When I'm feeling a bit too tired, I generally like listening to music to wake
me up and get me through what I'm trying to do, usually lets me focus a little
harder.

When I'm energetic and at full focus, I will sing along to the music I'm
listening to, obliterating all my productivity.

Either way, also depends on the person. Have plenty of friends who can't deal
with any audible distractions, and have plenty who can't work without it.

------
JCB_K
I think it really depends on both the music and the person. For me personally,
I can only really concentrate with music on, preferably on headphones. This
way I can really close down from stuff happening around me. On the other hand,
if the music is very lyrics-based, I'll usually start focussing on that
instead.

So for me, the amount of lyrics in the music I listen at a given moment is
inversely proportional to the level of concentration I need ;)

------
BillGoates
For me personally, I couldn't work without music. It blocks out environment
noise. In a silent area it's like every small sound is amplified tenfold. It
could be I'm different, but I had very productive weeks, while on the other
monitor Farscape was playing for the nth time.

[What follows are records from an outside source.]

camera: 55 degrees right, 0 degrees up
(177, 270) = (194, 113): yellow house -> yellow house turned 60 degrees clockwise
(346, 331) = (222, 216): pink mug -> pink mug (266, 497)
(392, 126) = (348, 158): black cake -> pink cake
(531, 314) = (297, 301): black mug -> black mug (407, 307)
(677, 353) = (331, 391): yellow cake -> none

So I would say, let them choose for themselves what works best. Loosing
concentration once in a while because of the music might be a natural stopping
point, and listening to music for a short time gets the brain rested enough
for a next period of concentration.

------
eswat
For me, music that I’m listening to for the first time is very distracting
because I want to consciously analyze what I’m listening to—what genre is
this, who sings this, what rating would I give it in iTunes, etc.

Songs I’ve listened to for months or years have the opposite effect and if I’m
working in a noisy environment find it hard to get into flow unless I have
something to drown out the noise, and music I’m used to already fits the bill
without being distracting.

------
jeffool
I can only speak personally of course, but...

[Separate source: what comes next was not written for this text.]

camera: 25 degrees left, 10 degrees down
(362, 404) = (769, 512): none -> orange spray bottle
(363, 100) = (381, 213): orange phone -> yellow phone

Is music bad for concentration? Yes. But is music bad for WORKING? God no.

It really depends on what I'm doing. Playing music makes work (and made school
work) far more pleasant (and thus easier) to do. But there are time when I
need to concentrate, and for that I turned down the music. So, the answer? "It
depends."

------
tritogeneia
Music with lyrics is distracting; classical instrumental music is usually ok,
and techno (at low volume) actually helps me work.

Also important: music that you change often (e.g. youtube videos) is more
distracting than music you turn on and leave alone (e.g. radio).